Educational Opportunities and Challenges Explored By
Educational Opportunities and Challenges explored by
Previous and Existing Act 46 Study Teams
Draft #4 – October 29, 2015
What are the potential benefits, if any of:
Planning and coordinating professional development offerings and peer support, K-12.
Restructuring Professional Development to reflect identified instructional challenges PreK-12.
Sharing best practice across all schools in a given union, based on district and school centered strategic and instructional needs.
Would the scale and enlarged focus of district centered grant development enable member schools to:
More effectively compete for grants that can enhance the district’s capacity to meet the States new Education Quality Standards and promote personalized learning and other transformational efforts?
Create more opportunities to attract post-secondary and private/business partnerships aimed at strengthening instructional practices or providing a wider range of high school learning options.
Develop innovative partnerships with post-secondary institutions for placing student teachers and interns?
Provide additional opportunities in support of teachers interested in expanding their repertoires and versatility through the acquisition of multiple license endorsements or in the process of license renewal?
A unified district might lead to greater success in forging and acquiring school development grants and partnerships due to the fact that most educational grant providers are looking to make large systemic impacts across multiple schools in addition to funding the development of instructional practices that better serve the needs of students, particularly economically underserved students across a district. (e.g. scale of potential change and development is an important criteria in any given grant proposal)
Restructuring of Educational Delivery Models:
In considering longer-term, more dramatic change, many study committees speculated on a variety of innovations that a unified district might explore in order to students in their S.U. with a broader array of educational delivery opportunities. Most of these ideas were seen as requiring additional study after any potential merger, but were recognized as potential lines of educational opportunity only in a unified district. These ideas included:
Expanded curriculum opportunities through coordination and sharing across
existing districts. Examples:
Enhanced elementary and middle school program alternatives/enhancements available to students through coordination of programs among existing schools or through joint ventures or mergers?
Exploring a united or integrated high school program among any or all of the current high schools—either at multiple locations or through the creation of a new regional high school.
Development of magnet schools or schools as “specialized centers of excellence?”

** Problems and tasks **
**a)** Decide whether each statement below agrees with the Act 46 draft, answering yes or no and quoting the deciding words from the Act 46 draft. (i) The draft is dated October 29, 2015. (ii) Most of the delivery-model ideas were seen as requiring further study after any potential merger. (iii) Most educational grant providers are described as preferring to fund a single school.
**b)** According to the Act 46 draft, why might a unified district have greater success in acquiring school development grants and partnerships?
**c)** Carry the Act 46 draft forward from its final line.

** Extracted entries **
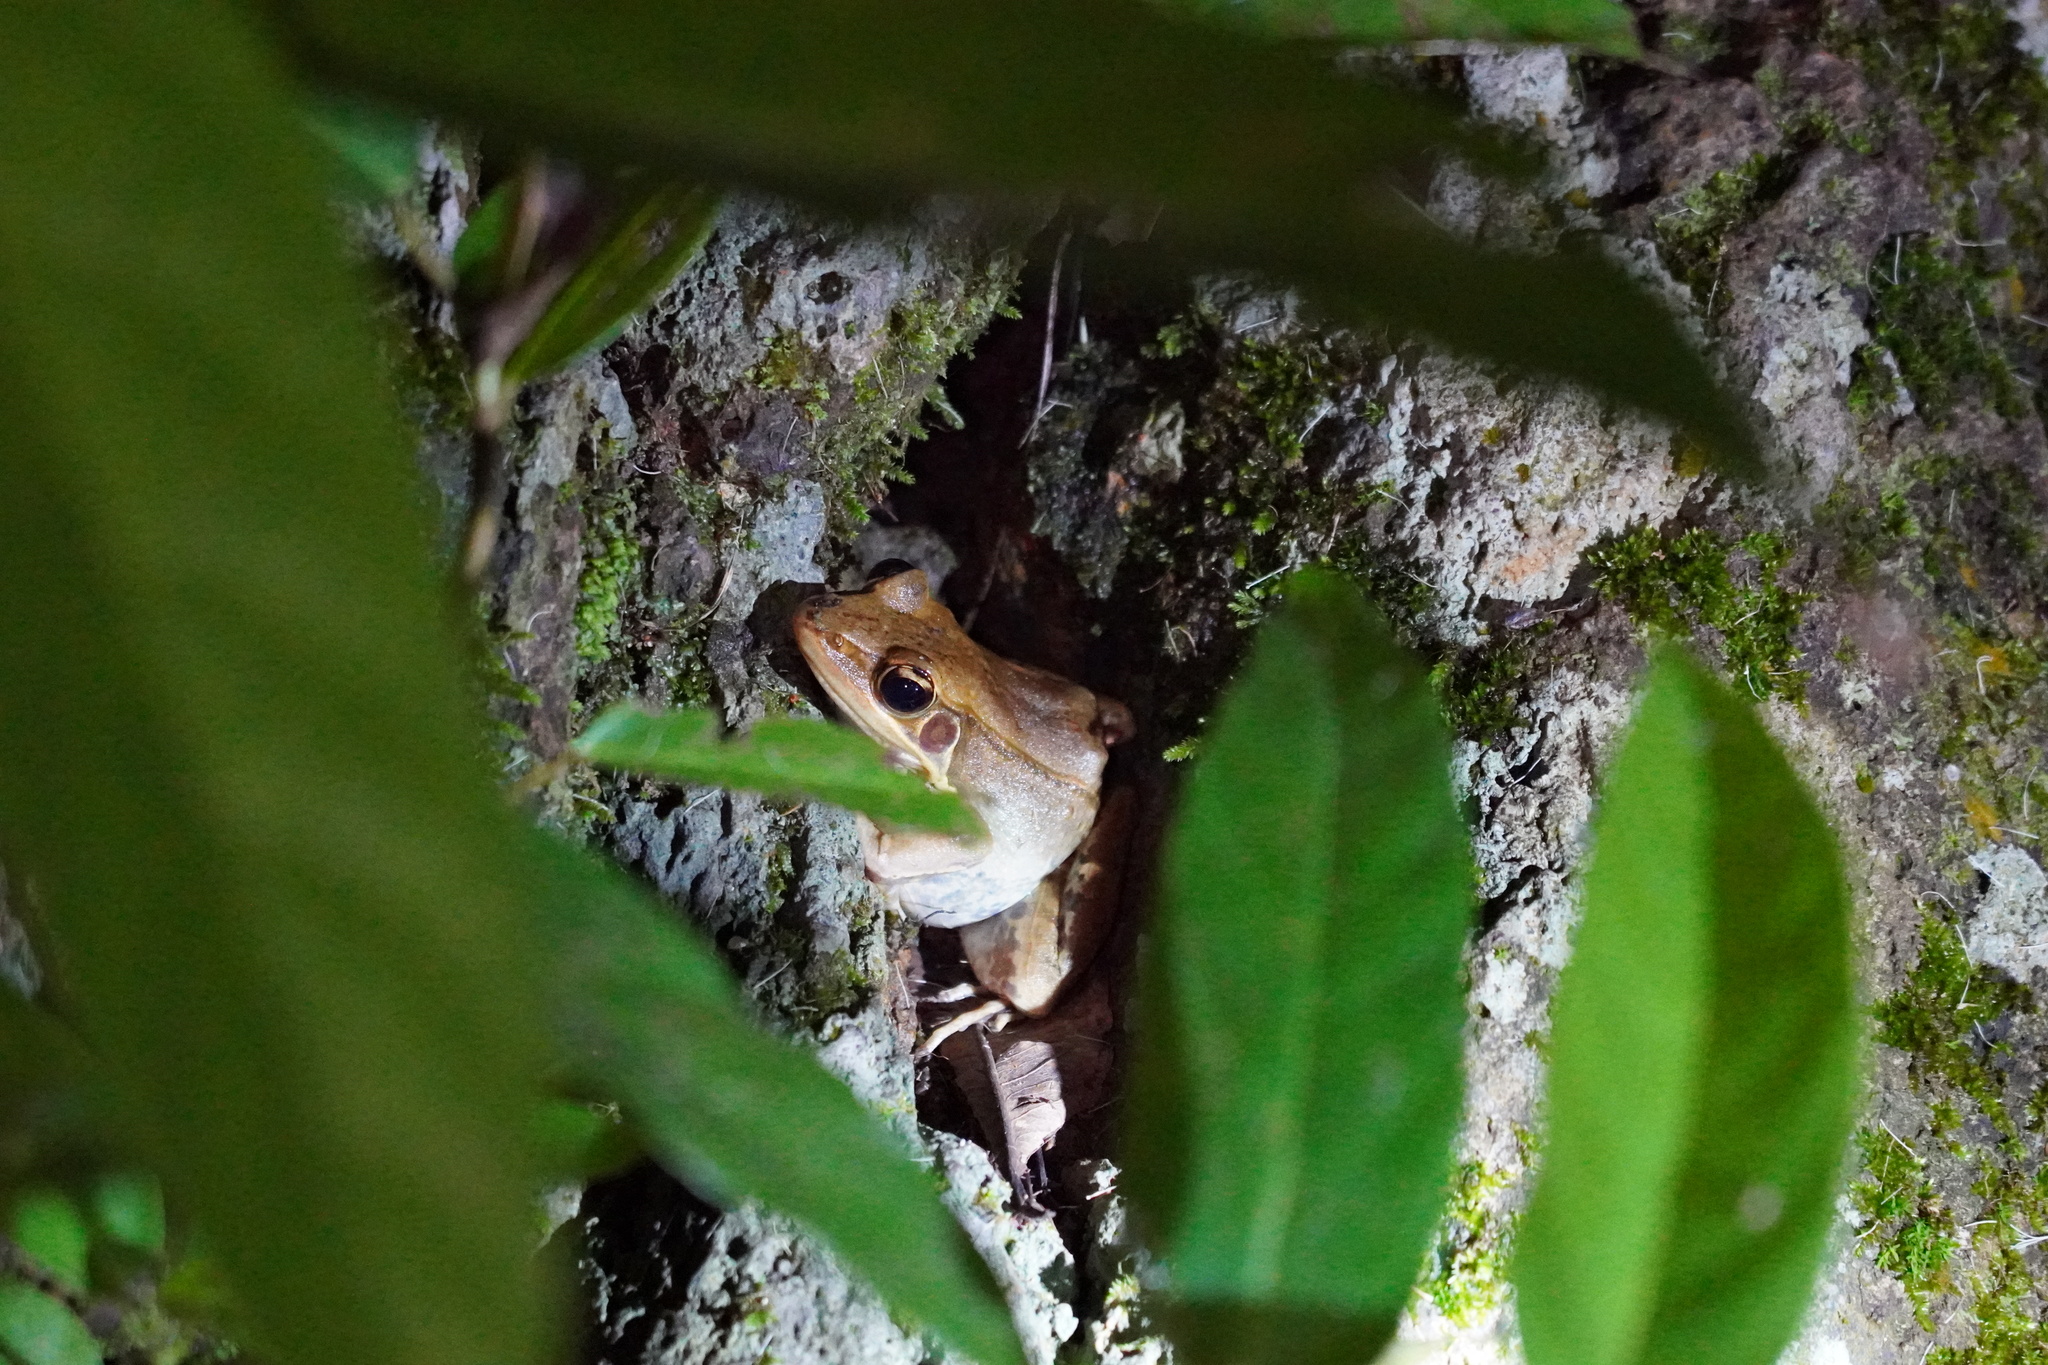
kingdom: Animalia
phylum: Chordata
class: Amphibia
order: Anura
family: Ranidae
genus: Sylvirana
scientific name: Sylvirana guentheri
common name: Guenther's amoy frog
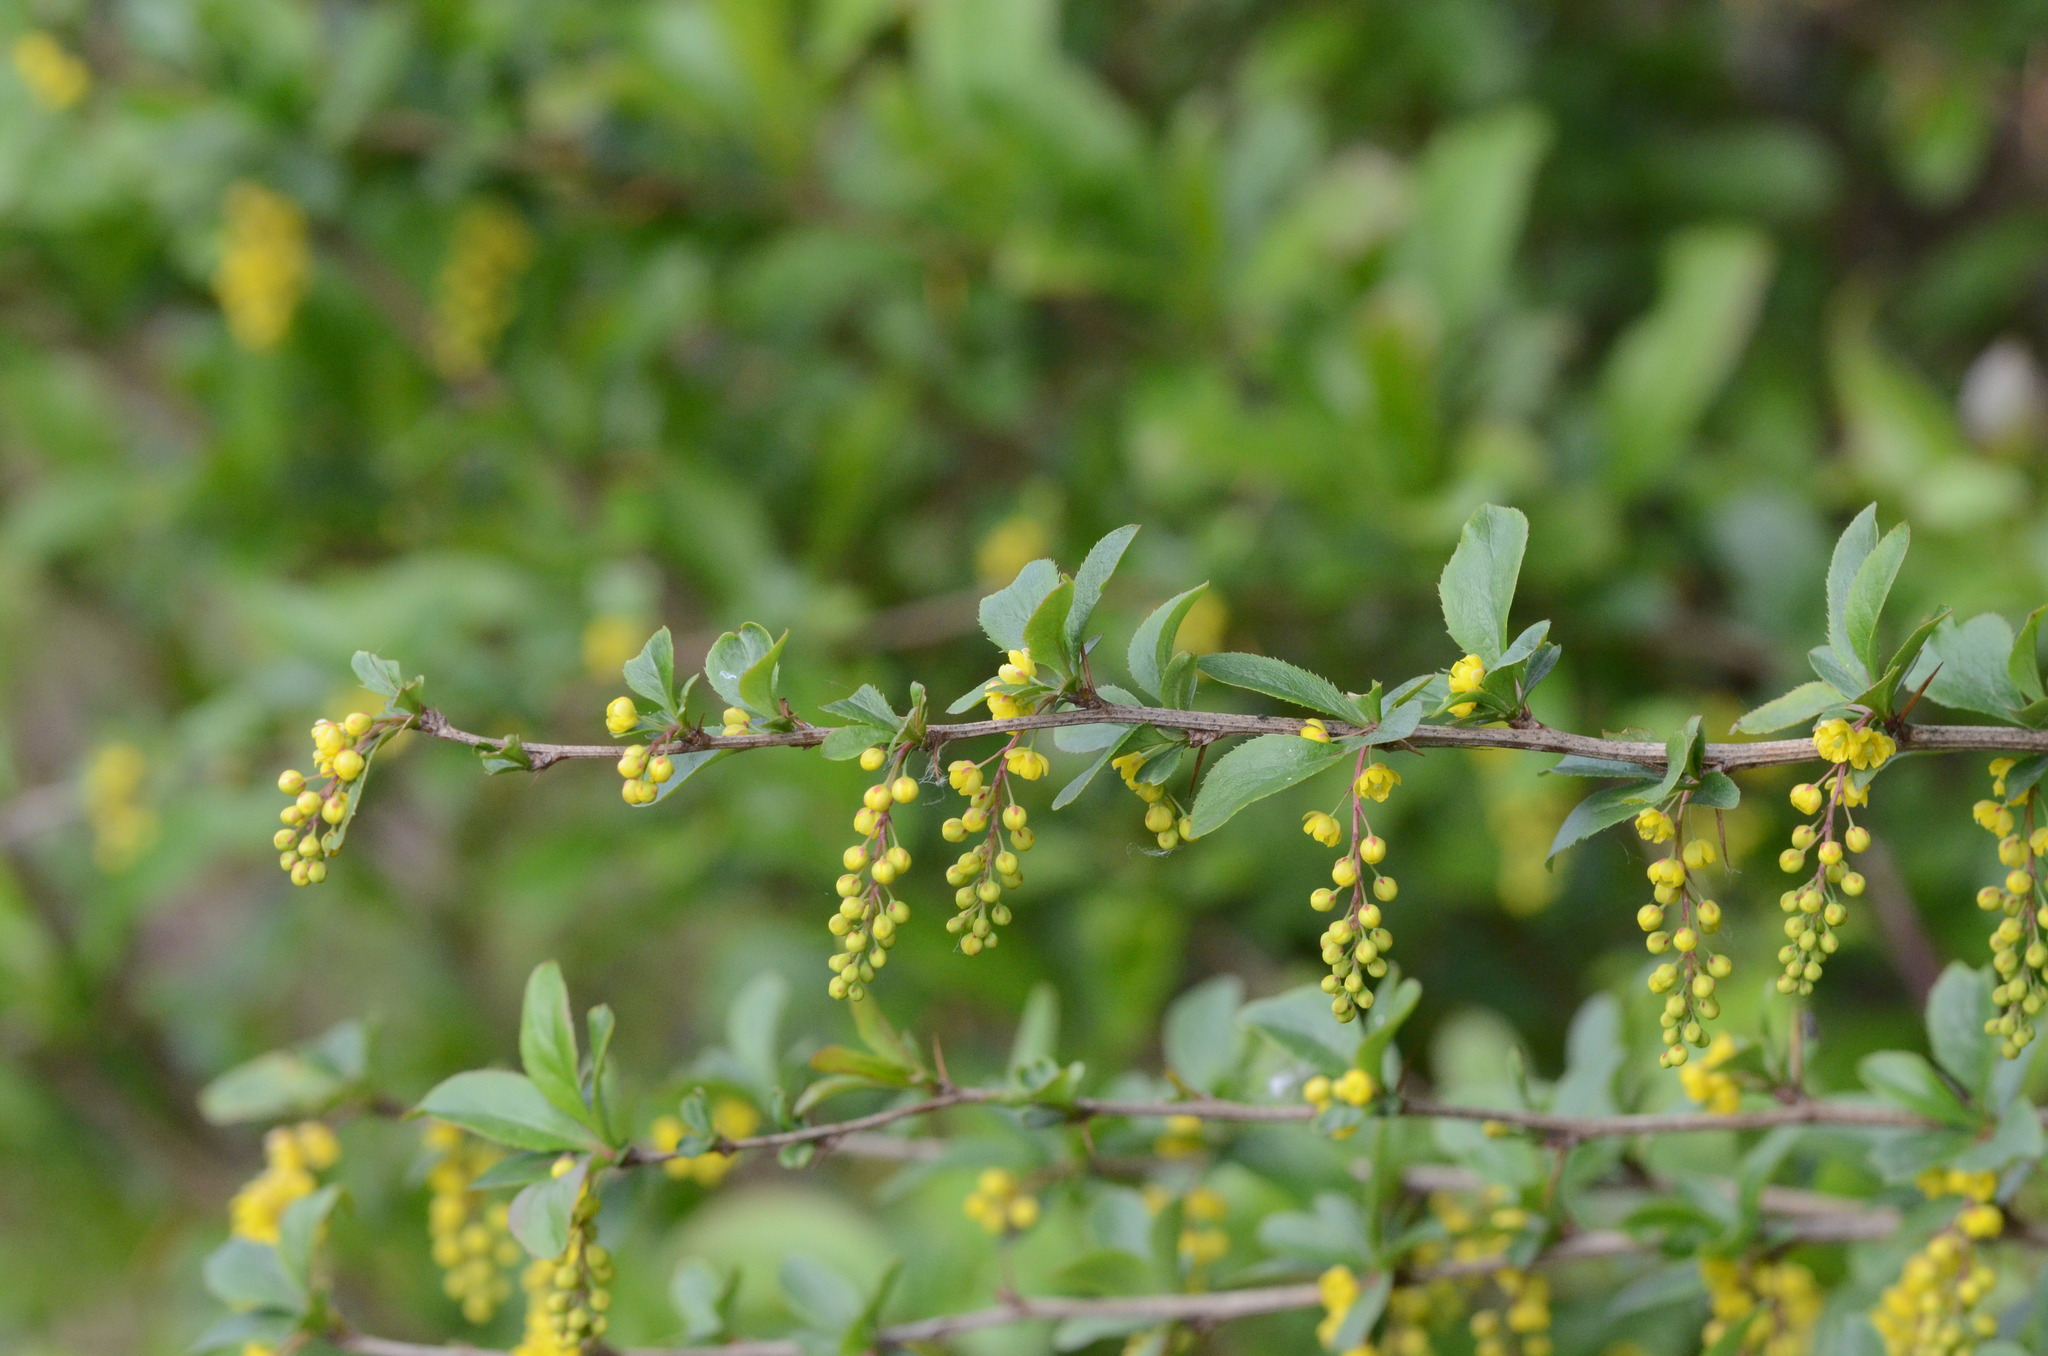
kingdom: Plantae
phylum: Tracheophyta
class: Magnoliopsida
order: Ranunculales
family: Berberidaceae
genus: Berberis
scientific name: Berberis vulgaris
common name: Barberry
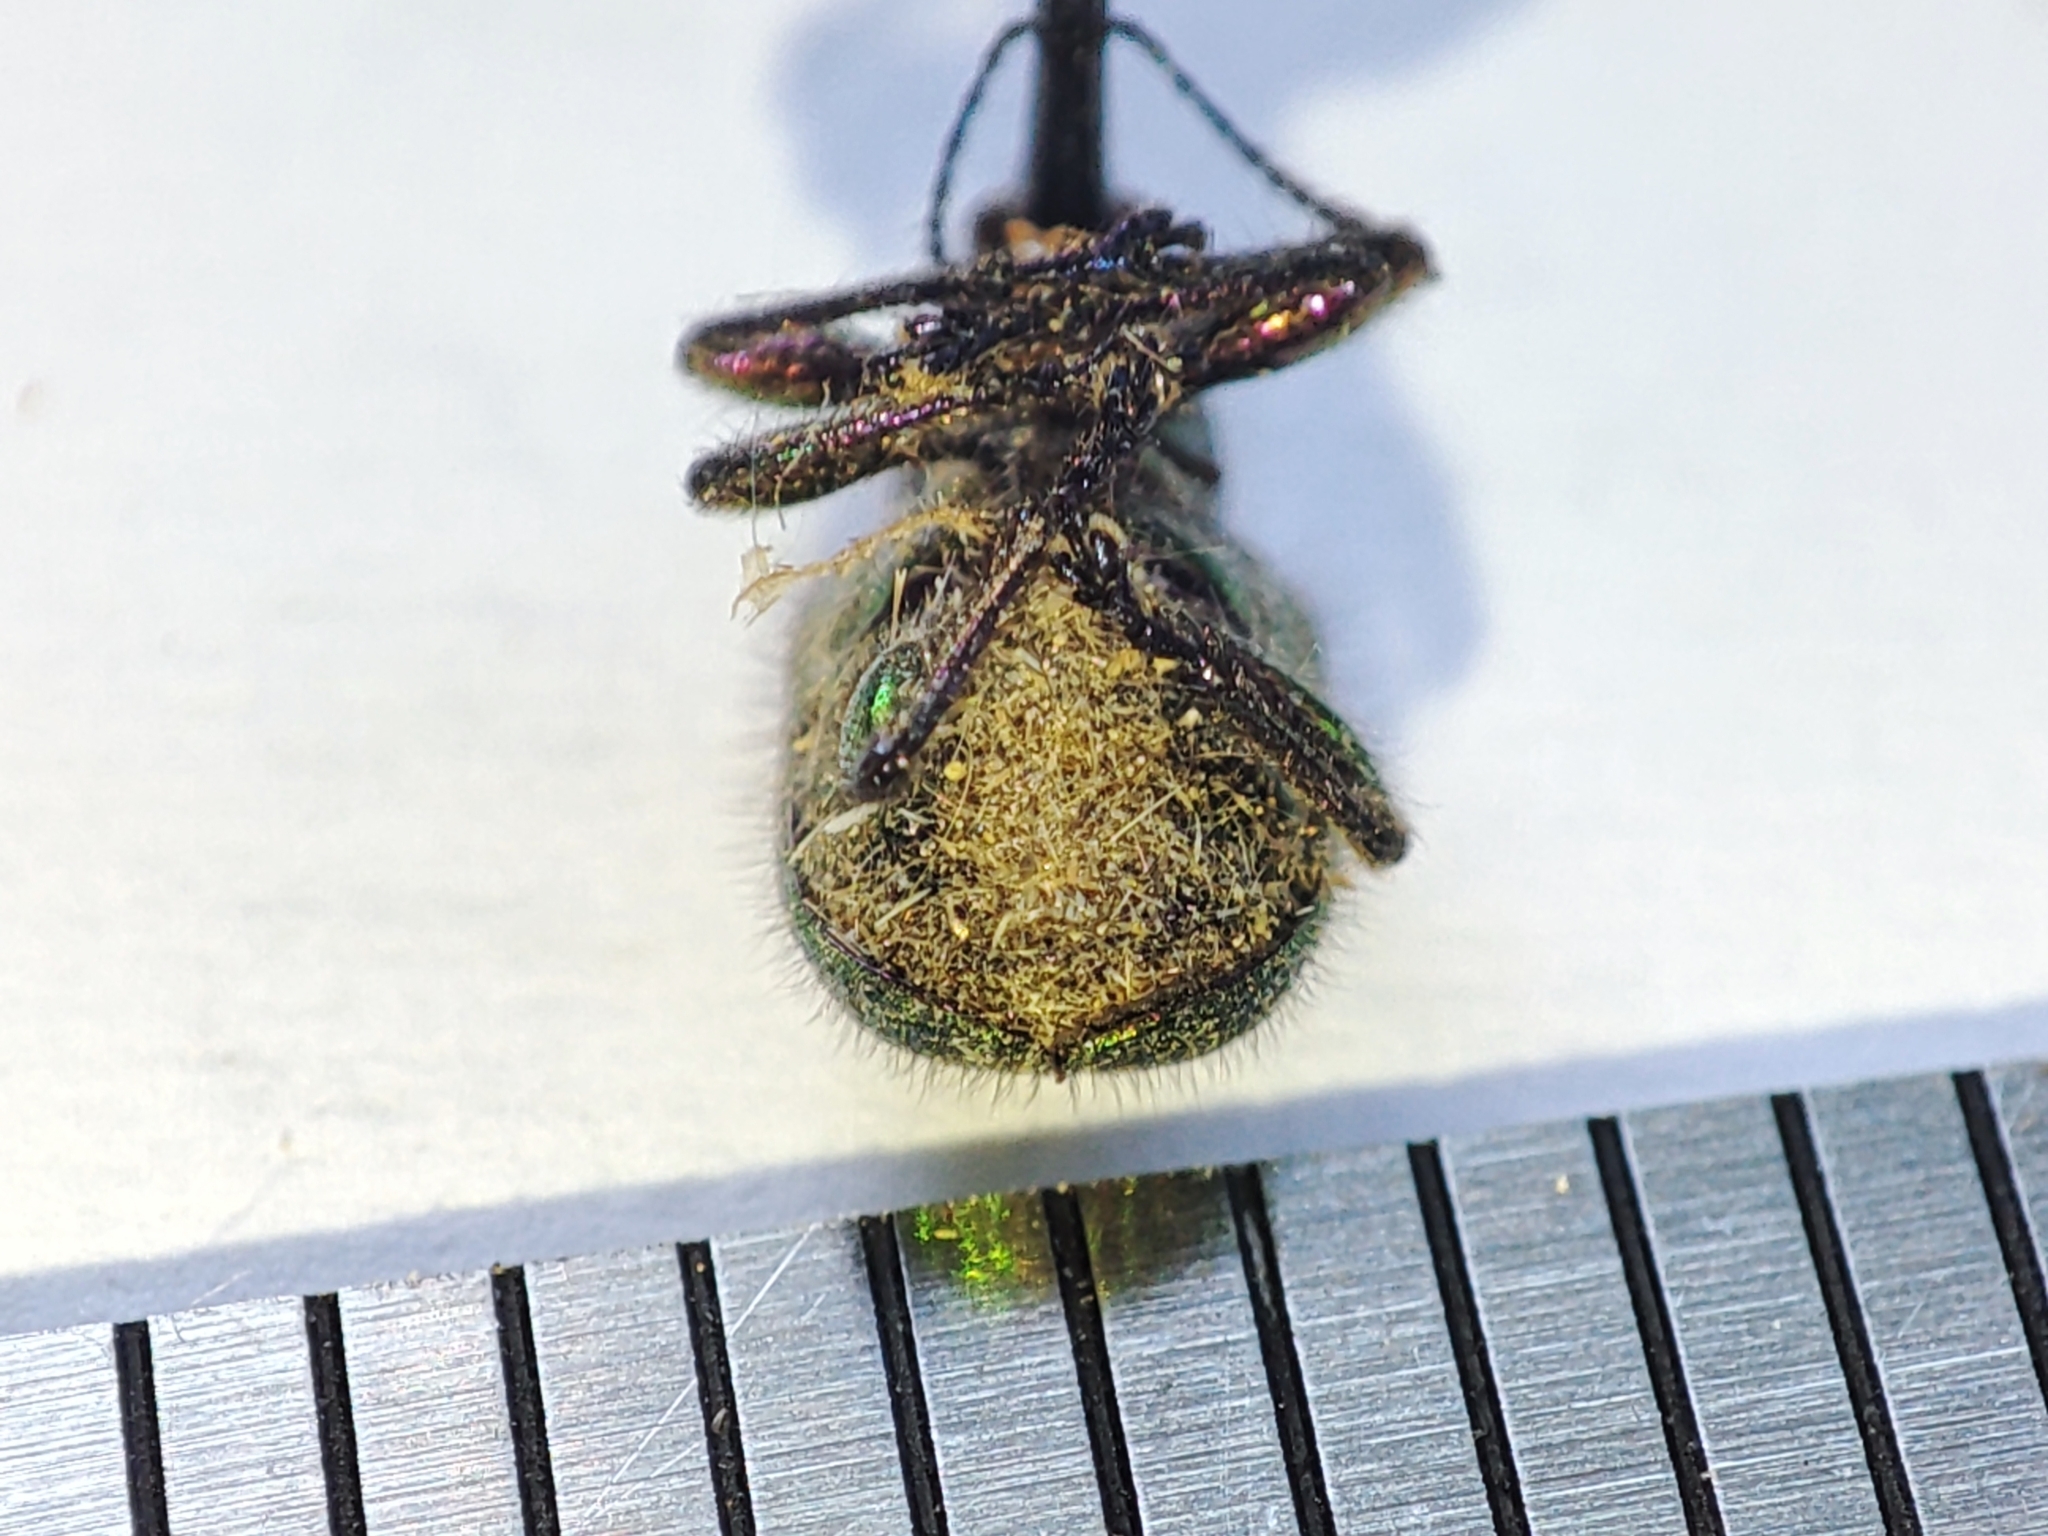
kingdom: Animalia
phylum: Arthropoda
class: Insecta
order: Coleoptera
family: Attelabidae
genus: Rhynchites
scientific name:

** Answers to each task **
**a)**
(i) Yes: "Draft #4 – October 29, 2015"
(ii) Yes: "Most of these ideas were seen as requiring additional study after any potential merger"
(iii) No: "most educational grant providers are looking to make large systemic impacts across multiple schools"

**b)** Most educational grant providers are looking to make large systemic impacts across multiple schools.

**c)**
Exploring a comprehensive approach to effectively serving students of the region through studying factors drawing students away from their local schools and seeking to replicate or exceed those external educational offerings within the new district.
Single Board Authority:
The central proposition, question, and challenge of Act 46 is the streamlining of multiple governance structures into a unified strict Board and administrative team accountable for the development and delivery of equitable educational opportunities of the highest quality for all the children in a given district in the most efficient and effective manner possible.
What opportunities, if any, might this kind of restructuring produce? What are the challenges? To what extent do existing structures limit or enhance the realization of educational excellence K-12? In considering these broad questions, study committees have also explored
The extent to which existing governance structures might limit broader patterns of planning and accountability? What would it take for multiple boards to think and act with a district-wide focus? How would this work? What are the challenges associated in moving to a single board? What might be lost?
Would a more unified approach lead to more effective student outcomes? Study teams have explored whether a more unified process, where each grade is viewed as a cumulative step in a comprehensive journey might lead to a more coherent and successful educational experience for all students.
Might existing district boards work find ways to more effectively work with one another to address PreK-12 educational issues? How? Under existing structures, how would differences in policy or approach be resolved? If everyone agrees that K-12 coordination is crucial, why has this goal been so difficult to achieve in the past?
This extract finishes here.